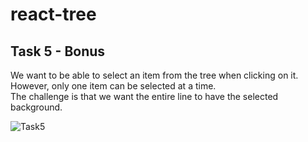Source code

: # react-tree
## Task 5 - Bonus 
We want to be able to select an item from the tree when clicking on it.  
However, only one item can be selected at a time.  
The challenge is that we want the entire line to have the selected background.

![Task5](https://github.com/descope-dev/home-interview/assets/11805663/48a3e326-0aca-47e3-8af6-2c182bd89d6c)
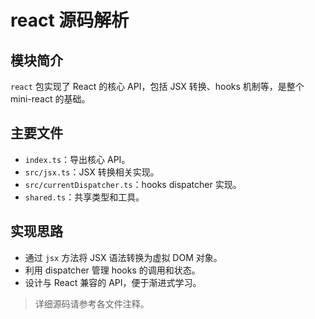 # react 源码解析

## 模块简介

`react` 包实现了 React 的核心 API，包括 JSX 转换、hooks 机制等，是整个 mini-react 的基础。

## 主要文件
- `index.ts`：导出核心 API。
- `src/jsx.ts`：JSX 转换相关实现。
- `src/currentDispatcher.ts`：hooks dispatcher 实现。
- `shared.ts`：共享类型和工具。

## 实现思路
- 通过 `jsx` 方法将 JSX 语法转换为虚拟 DOM 对象。
- 利用 dispatcher 管理 hooks 的调用和状态。
- 设计与 React 兼容的 API，便于渐进式学习。

> 详细源码请参考各文件注释。 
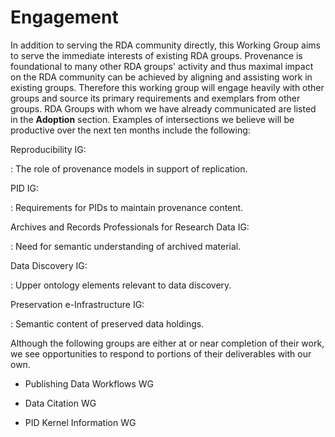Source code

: # Engagement

In addition to serving the RDA community directly, this Working Group
aims to serve the immediate interests of existing RDA
groups. Provenance is foundational to many other RDA groups' activity
and thus maximal impact on the RDA community can be achieved by
aligning and assisting work in existing groups. Therefore this working
group will engage heavily with other groups and source its primary
requirements and exemplars from other groups. RDA Groups with whom we
have already communicated are listed in the **Adoption** section. Examples of
intersections we believe will be productive over the next ten months
include the following:

Reproducibility IG:

:  The role of provenance models in support of replication.

PID IG:

:  Requirements for PIDs to maintain provenance content.

Archives and Records Professionals for Research Data IG:

:  Need for semantic understanding of archived material.

Data Discovery IG:

:  Upper ontology elements relevant to data discovery.

Preservation e-Infrastructure IG:

:  Semantic content of preserved data holdings.


Although the following groups are either at or near completion of their work, we
see opportunities to respond to portions of their deliverables with our own.

- Publishing Data Workflows WG

- Data Citation WG

- PID Kernel Information WG


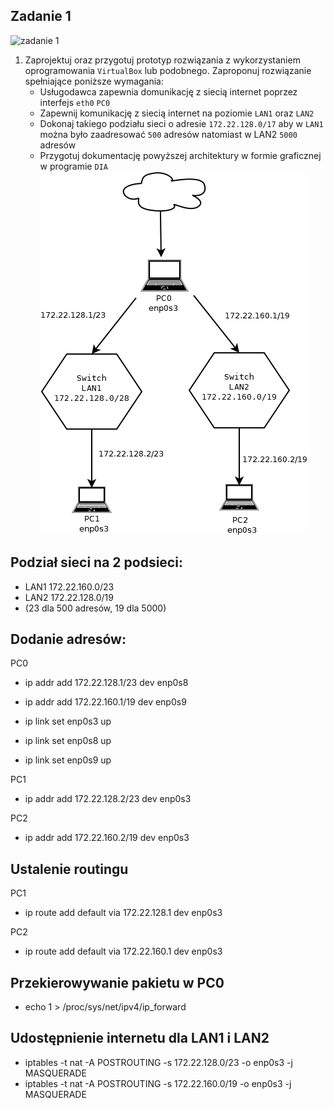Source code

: Zadanie 1
---------

![zadanie 1](zadanie-1.svg)

1. Zaprojektuj oraz przygotuj prototyp rozwiązania z wykorzystaniem oprogramowania ``VirtualBox`` lub podobnego. 
Zaproponuj rozwiązanie spełniające poniższe wymagania:
   * Usługodawca zapewnia domunikację z siecią internet poprzez interfejs ``eth0`` ``PC0``
   * Zapewnij komunikację z siecią internet na poziomie ``LAN1`` oraz ``LAN2``
   * Dokonaj takiego podziału sieci o adresie ``172.22.128.0/17`` aby w ``LAN1`` można było zaadresować ``500`` adresów natomiast w LAN2 ``5000`` adresów    
   * Przygotuj dokumentację powyższej architektury w formie graficznej w programie ``DIA``
![Diagram1](Diagram1.png)
 
 Podział sieci na 2 podsieci:
---
  * LAN1 172.22.160.0/23 
  * LAN2 172.22.128.0/19
  * (23 dla 500 adresów, 19 dla 5000)
  
 Dodanie adresów:
  ---
   PC0
   * ip addr add 172.22.128.1/23 dev enp0s8 
   * ip addr add 172.22.160.1/19 dev enp0s9
    
   * ip link set enp0s3 up
   * ip link set enp0s8 up
   * ip link set enp0s9 up

   PC1
   * ip addr add 172.22.128.2/23 dev enp0s3

   PC2
   * ip addr add 172.22.160.2/19 dev enp0s3
    
 Ustalenie routingu
 ---
    
   PC1
   *  ip route add default via 172.22.128.1 dev enp0s3
   
   PC2
   *  ip route add default via 172.22.160.1 dev enp0s3
    
 Przekierowywanie pakietu w PC0
 ---
   * echo 1 > /proc/sys/net/ipv4/ip_forward
 
 Udostępnienie internetu dla LAN1 i LAN2
 ---
   * iptables -t nat -A POSTROUTING -s 172.22.128.0/23 -o enp0s3 -j MASQUERADE
   * iptables -t nat -A POSTROUTING -s 172.22.160.0/19 -o enp0s3 -j MASQUERADE
    
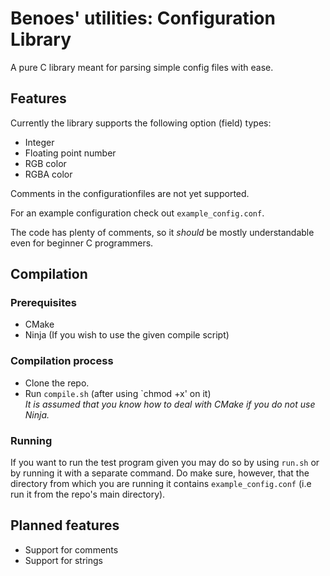 # Benoes' utilities: Configuration Library
A pure C library meant for parsing simple config files with ease.

## Features
Currently the library supports the following option (field) types:
* Integer
* Floating point number
* RGB color
* RGBA color

Comments in the configurationfiles are not yet supported.

For an example configuration check out `example_config.conf`.

The code has plenty of comments, so it _should_ be mostly understandable even for beginner C programmers.

## Compilation
### Prerequisites
* CMake
* Ninja (If you wish to use the given compile script)

### Compilation process
* Clone the repo.
* Run `compile.sh` (after using `chmod +x' on it)
\
_It is assumed that you know how to deal with CMake if you do not use Ninja._

### Running
If you want to run the test program given you may do so by using `run.sh` or by running it with a separate command. Do make sure, however, that the directory from which you are running it contains `example_config.conf` (i.e run it from the repo's main directory).

## Planned features
* Support for comments
* Support for strings
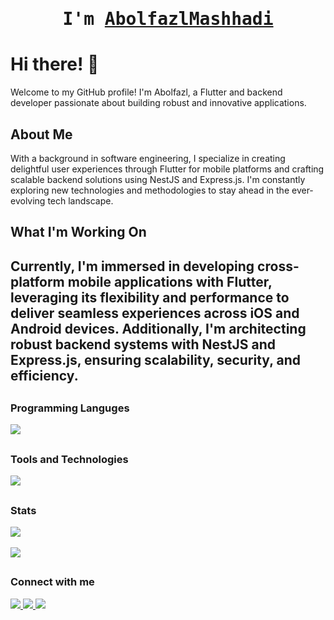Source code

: <p align="center"><h1 align="center"><samp> I'm <a href="#">AbolfazlMashhadi </a> </samp></h1></p>

# Hi there! 👋
Welcome to my GitHub profile! I'm Abolfazl, a Flutter and backend developer passionate about building robust and innovative applications.

## About Me
With a background in software engineering, I specialize in creating delightful user experiences through Flutter for mobile platforms and crafting scalable backend solutions using NestJS and Express.js. I'm constantly exploring new technologies and methodologies to stay ahead in the ever-evolving tech landscape.

## What I'm Working On
Currently, I'm immersed in developing cross-platform mobile applications with Flutter, leveraging its flexibility and performance to deliver seamless experiences across iOS and Android devices. Additionally, I'm architecting robust backend systems with NestJS and Express.js, ensuring scalability, security, and efficiency.
---
##
### Programming Languges
  <a href="#">
    <img src="https://skillicons.dev/icons?i=dart,python,js,ts&theme=dark" />
  </a>

##

### Tools and Technologies
  <a href="#">
    <img src="https://skillicons.dev/icons?i=flutter,vscode,figma,git,appwrite,github,firebase,linux,expressjs,nestjs&theme=dark" />
  </a>

  
  


##

### Stats
  <a href="https://github.com/Abolfazl-MI">
<img align="center" src="https://github-readme-stats.vercel.app/api?username=Abolfazl-MI&theme=vue-dark&hide_border=false&include_all_commits=true&count_private=true" /></a>
</br>
<br>
<img align="center" src="https://github-readme-stats.vercel.app/api/top-langs/?username=Abolfazl-MI&theme=vue-dark&hide_border=false&include_all_commits=true&count_private=true&layout=compact">

##

### Connect with me
  <a href="https://instagram.com/codeadavtures?igshid=YmMyMTA2M2Y=">
    <img src="https://skillicons.dev/icons?i=instagram&theme=dark" />
  </a>
  <a href="https://linkedin.com/in/abolfazl-mashhadi">
    <img src="https://skillicons.dev/icons?i=linkedin&theme=dark" />
  </a>
  <a href="https://linkedin.com/in/abolfazl-mashhadi">
    <img src="https://skillicons.dev/icons?i=email&theme=dark" />
  </a>

  
 


  
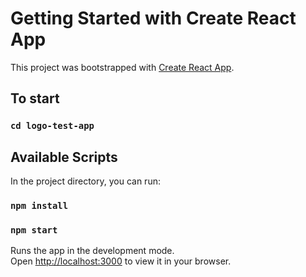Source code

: # Getting Started with Create React App

This project was bootstrapped with [Create React App](https://github.com/facebook/create-react-app).

## To start

### `cd logo-test-app`

## Available Scripts

In the project directory, you can run:

### `npm install`

### `npm start`

Runs the app in the development mode.\
Open [http://localhost:3000](http://localhost:3000) to view it in your browser.
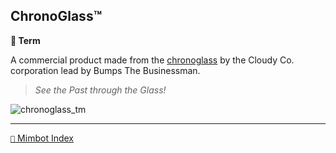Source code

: ## ChronoGlass™️

**📑 Term**

A commercial product made from the [chronoglass](<https://zeithalt.github.io/r/chronoglass.html>) by the Cloudy Co. corporation lead by Bumps The Businessman. 

> _See the Past through the Glass!_

![chronoglass_tm](https://zeithalt.github.io/r/i/chronoglass_tm.png)

<!---
keywords:  chronoglass, cloudy co, bumps
aliases: 
-->
----------
[`📑` Mimbot Index](</index.md#29a0>)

______________________________

• [Work request]:
Once the pictures are set aside, please output all the data word for word.

• [Task output]:
Source code

: # react-tree
## Task 5 - Bonus 
We want to be able to select an item from the tree when clicking on it.  
However, only one item can be selected at a time.  
The challenge is that we want the entire line to have the selected background.

![Task5](https://github.com/descope-dev/home-interview/assets/11805663/48a3e326-0aca-47e3-8af6-2c182bd89d6c)
 # react 源码解析

## 模块简介

`react` 包实现了 React 的核心 API，包括 JSX 转换、hooks 机制等，是整个 mini-react 的基础。

## 主要文件
- `index.ts`：导出核心 API。
- `src/jsx.ts`：JSX 转换相关实现。
- `src/currentDispatcher.ts`：hooks dispatcher 实现。
- `shared.ts`：共享类型和工具。

## 实现思路
- 通过 `jsx` 方法将 JSX 语法转换为虚拟 DOM 对象。
- 利用 dispatcher 管理 hooks 的调用和状态。
- 设计与 React 兼容的 API，便于渐进式学习。

> 详细源码请参考各文件注释。 
Source code

: # Engagement

In addition to serving the RDA community directly, this Working Group
aims to serve the immediate interests of existing RDA
groups. Provenance is foundational to many other RDA groups' activity
and thus maximal impact on the RDA community can be achieved by
aligning and assisting work in existing groups. Therefore this working
group will engage heavily with other groups and source its primary
requirements and exemplars from other groups. RDA Groups with whom we
have already communicated are listed in the **Adoption** section. Examples of
intersections we believe will be productive over the next ten months
include the following:

Reproducibility IG:

:  The role of provenance models in support of replication.

PID IG:

:  Requirements for PIDs to maintain provenance content.

Archives and Records Professionals for Research Data IG:

:  Need for semantic understanding of archived material.

Data Discovery IG:

:  Upper ontology elements relevant to data discovery.

Preservation e-Infrastructure IG:

:  Semantic content of preserved data holdings.


Although the following groups are either at or near completion of their work, we
see opportunities to respond to portions of their deliverables with our own.

- Publishing Data Workflows WG

- Data Citation WG

- PID Kernel Information WG


Source code

: Zadanie 1
---------

![zadanie 1](zadanie-1.svg)

1. Zaprojektuj oraz przygotuj prototyp rozwiązania z wykorzystaniem oprogramowania ``VirtualBox`` lub podobnego. 
Zaproponuj rozwiązanie spełniające poniższe wymagania:
   * Usługodawca zapewnia domunikację z siecią internet poprzez interfejs ``eth0`` ``PC0``
   * Zapewnij komunikację z siecią internet na poziomie ``LAN1`` oraz ``LAN2``
   * Dokonaj takiego podziału sieci o adresie ``172.22.128.0/17`` aby w ``LAN1`` można było zaadresować ``500`` adresów natomiast w LAN2 ``5000`` adresów    
   * Przygotuj dokumentację powyższej architektury w formie graficznej w programie ``DIA``
![Diagram1](Diagram1.png)
 
 Podział sieci na 2 podsieci:
---
  * LAN1 172.22.160.0/23 
  * LAN2 172.22.128.0/19
  * (23 dla 500 adresów, 19 dla 5000)
  
 Dodanie adresów:
  ---
   PC0
   * ip addr add 172.22.128.1/23 dev enp0s8 
   * ip addr add 172.22.160.1/19 dev enp0s9
    
   * ip link set enp0s3 up
   * ip link set enp0s8 up
   * ip link set enp0s9 up

   PC1
   * ip addr add 172.22.128.2/23 dev enp0s3

   PC2
   * ip addr add 172.22.160.2/19 dev enp0s3
    
 Ustalenie routingu
 ---
    
   PC1
   *  ip route add default via 172.22.128.1 dev enp0s3
   
   PC2
   *  ip route add default via 172.22.160.1 dev enp0s3
    
 Przekierowywanie pakietu w PC0
 ---
   * echo 1 > /proc/sys/net/ipv4/ip_forward
 
 Udostępnienie internetu dla LAN1 i LAN2
 ---
   * iptables -t nat -A POSTROUTING -s 172.22.128.0/23 -o enp0s3 -j MASQUERADE
   * iptables -t nat -A POSTROUTING -s 172.22.160.0/19 -o enp0s3 -j MASQUERADE
    
 # Benoes' utilities: Configuration Library
A pure C library meant for parsing simple config files with ease.

## Features
Currently the library supports the following option (field) types:
* Integer
* Floating point number
* RGB color
* RGBA color

Comments in the configurationfiles are not yet supported.

For an example configuration check out `example_config.conf`.

The code has plenty of comments, so it _should_ be mostly understandable even for beginner C programmers.

## Compilation
### Prerequisites
* CMake
* Ninja (If you wish to use the given compile script)

### Compilation process
* Clone the repo.
* Run `compile.sh` (after using `chmod +x' on it)
\
_It is assumed that you know how to deal with CMake if you do not use Ninja._

### Running
If you want to run the test program given you may do so by using `run.sh` or by running it with a separate command. Do make sure, however, that the directory from which you are running it contains `example_config.conf` (i.e run it from the repo's main directory).

## Planned features
* Support for comments
* Support for strings
Source code

: <p align="center"><h1 align="center"><samp> I'm <a href="#">AbolfazlMashhadi </a> </samp></h1></p>

# Hi there! 👋
Welcome to my GitHub profile! I'm Abolfazl, a Flutter and backend developer passionate about building robust and innovative applications.

## About Me
With a background in software engineering, I specialize in creating delightful user experiences through Flutter for mobile platforms and crafting scalable backend solutions using NestJS and Express.js. I'm constantly exploring new technologies and methodologies to stay ahead in the ever-evolving tech landscape.

## What I'm Working On
Currently, I'm immersed in developing cross-platform mobile applications with Flutter, leveraging its flexibility and performance to deliver seamless experiences across iOS and Android devices. Additionally, I'm architecting robust backend systems with NestJS and Express.js, ensuring scalability, security, and efficiency.
---
##
### Programming Languges
  <a href="#">
    <img src="https://skillicons.dev/icons?i=dart,python,js,ts&theme=dark" />
  </a>

##

### Tools and Technologies
  <a href="#">
    <img src="https://skillicons.dev/icons?i=flutter,vscode,figma,git,appwrite,github,firebase,linux,expressjs,nestjs&theme=dark" />
  </a>

  
  


##

### Stats
  <a href="https://github.com/Abolfazl-MI">
<img align="center" src="https://github-readme-stats.vercel.app/api?username=Abolfazl-MI&theme=vue-dark&hide_border=false&include_all_commits=true&count_private=true" /></a>
</br>
<br>
<img align="center" src="https://github-readme-stats.vercel.app/api/top-langs/?username=Abolfazl-MI&theme=vue-dark&hide_border=false&include_all_commits=true&count_private=true&layout=compact">

##

### Connect with me
  <a href="https://instagram.com/codeadavtures?igshid=YmMyMTA2M2Y=">
    <img src="https://skillicons.dev/icons?i=instagram&theme=dark" />
  </a>
  <a href="https://linkedin.com/in/abolfazl-mashhadi">
    <img src="https://skillicons.dev/icons?i=linkedin&theme=dark" />
  </a>
  <a href="https://linkedin.com/in/abolfazl-mashhadi">
    <img src="https://skillicons.dev/icons?i=email&theme=dark" />
  </a>

  
 


  
Source code

: # Getting Started with Create React App

This project was bootstrapped with [Create React App](https://github.com/facebook/create-react-app).

## To start

### `cd logo-test-app`

## Available Scripts

In the project directory, you can run:

### `npm install`

### `npm start`

Runs the app in the development mode.\
Open [http://localhost:3000](http://localhost:3000) to view it in your browser.
Source code

: ## ChronoGlass™️

**📑 Term**

A commercial product made from the [chronoglass](<https://zeithalt.github.io/r/chronoglass.html>) by the Cloudy Co. corporation lead by Bumps The Businessman. 

> _See the Past through the Glass!_

![chronoglass_tm](https://zeithalt.github.io/r/i/chronoglass_tm.png)

<!---
keywords:  chronoglass, cloudy co, bumps
aliases: 
-->
----------
[`📑` Mimbot Index](</index.md#29a0>)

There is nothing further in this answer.